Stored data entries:

--- START ---

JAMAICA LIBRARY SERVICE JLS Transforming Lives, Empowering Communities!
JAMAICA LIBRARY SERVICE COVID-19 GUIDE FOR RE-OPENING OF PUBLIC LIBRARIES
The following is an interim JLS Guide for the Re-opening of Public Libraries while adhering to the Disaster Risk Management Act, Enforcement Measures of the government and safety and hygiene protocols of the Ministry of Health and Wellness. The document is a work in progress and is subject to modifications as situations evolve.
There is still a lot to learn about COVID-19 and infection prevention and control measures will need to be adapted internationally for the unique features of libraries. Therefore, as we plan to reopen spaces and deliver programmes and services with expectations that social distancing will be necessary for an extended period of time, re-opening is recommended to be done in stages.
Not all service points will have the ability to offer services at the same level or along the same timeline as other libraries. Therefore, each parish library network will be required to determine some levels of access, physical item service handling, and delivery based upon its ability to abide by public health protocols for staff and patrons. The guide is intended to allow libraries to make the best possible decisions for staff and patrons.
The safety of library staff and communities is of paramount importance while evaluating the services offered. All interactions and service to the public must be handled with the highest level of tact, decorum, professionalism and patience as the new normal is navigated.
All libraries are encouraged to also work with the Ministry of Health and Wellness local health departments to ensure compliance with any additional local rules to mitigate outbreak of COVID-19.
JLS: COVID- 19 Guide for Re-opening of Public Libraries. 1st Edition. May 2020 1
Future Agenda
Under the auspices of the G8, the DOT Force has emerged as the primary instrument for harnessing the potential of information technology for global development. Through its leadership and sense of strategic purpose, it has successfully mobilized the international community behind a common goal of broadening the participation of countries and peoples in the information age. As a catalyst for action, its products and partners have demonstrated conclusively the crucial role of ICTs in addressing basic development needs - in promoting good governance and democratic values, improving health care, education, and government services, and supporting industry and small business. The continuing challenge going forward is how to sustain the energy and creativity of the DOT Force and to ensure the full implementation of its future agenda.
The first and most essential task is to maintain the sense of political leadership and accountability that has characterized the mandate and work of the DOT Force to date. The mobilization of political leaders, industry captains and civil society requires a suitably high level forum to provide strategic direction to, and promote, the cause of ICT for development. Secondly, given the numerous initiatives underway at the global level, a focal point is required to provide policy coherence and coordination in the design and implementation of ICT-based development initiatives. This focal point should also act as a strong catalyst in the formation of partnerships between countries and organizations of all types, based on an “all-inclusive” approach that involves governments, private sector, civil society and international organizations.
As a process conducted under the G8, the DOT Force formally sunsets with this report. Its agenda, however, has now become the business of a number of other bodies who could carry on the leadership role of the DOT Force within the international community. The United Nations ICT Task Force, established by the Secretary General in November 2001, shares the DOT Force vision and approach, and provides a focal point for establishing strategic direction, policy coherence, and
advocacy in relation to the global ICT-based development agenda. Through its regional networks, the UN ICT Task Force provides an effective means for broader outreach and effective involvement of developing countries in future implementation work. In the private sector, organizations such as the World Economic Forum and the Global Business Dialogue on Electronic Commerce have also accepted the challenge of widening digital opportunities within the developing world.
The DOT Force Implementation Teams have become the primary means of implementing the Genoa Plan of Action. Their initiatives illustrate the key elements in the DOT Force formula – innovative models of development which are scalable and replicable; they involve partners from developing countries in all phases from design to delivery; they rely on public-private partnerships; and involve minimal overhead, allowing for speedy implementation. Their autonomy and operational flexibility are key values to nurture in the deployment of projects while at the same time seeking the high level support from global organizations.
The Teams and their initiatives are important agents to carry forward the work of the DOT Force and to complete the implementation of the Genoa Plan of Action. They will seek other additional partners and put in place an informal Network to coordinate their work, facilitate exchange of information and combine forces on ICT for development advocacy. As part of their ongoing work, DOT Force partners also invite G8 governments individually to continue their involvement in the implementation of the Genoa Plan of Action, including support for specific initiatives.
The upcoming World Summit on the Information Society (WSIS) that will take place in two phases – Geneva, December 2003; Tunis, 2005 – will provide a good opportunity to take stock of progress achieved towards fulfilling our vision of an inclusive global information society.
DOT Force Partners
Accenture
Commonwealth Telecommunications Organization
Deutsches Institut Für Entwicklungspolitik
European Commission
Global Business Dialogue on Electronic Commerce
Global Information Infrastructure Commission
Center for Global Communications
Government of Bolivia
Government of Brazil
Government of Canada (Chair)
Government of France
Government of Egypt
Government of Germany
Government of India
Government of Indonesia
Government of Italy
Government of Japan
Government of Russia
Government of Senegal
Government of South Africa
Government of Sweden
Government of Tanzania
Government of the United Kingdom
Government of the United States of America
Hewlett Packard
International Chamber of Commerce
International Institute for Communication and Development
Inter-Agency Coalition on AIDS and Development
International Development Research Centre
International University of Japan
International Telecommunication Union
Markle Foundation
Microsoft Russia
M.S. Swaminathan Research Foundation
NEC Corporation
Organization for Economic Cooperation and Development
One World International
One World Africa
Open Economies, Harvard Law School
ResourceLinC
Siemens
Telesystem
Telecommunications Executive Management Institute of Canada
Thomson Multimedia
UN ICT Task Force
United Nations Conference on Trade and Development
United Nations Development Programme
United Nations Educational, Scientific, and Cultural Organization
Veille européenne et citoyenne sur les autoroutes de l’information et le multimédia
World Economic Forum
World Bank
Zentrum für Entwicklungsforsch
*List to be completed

--- END ---

> _The problem_
Search the data above for "Telecommunications" and copy every line where it turns up.

> _Answer to the exercise_
Commonwealth Telecommunications Organization
Telecommunications Executive Management Institute of Canada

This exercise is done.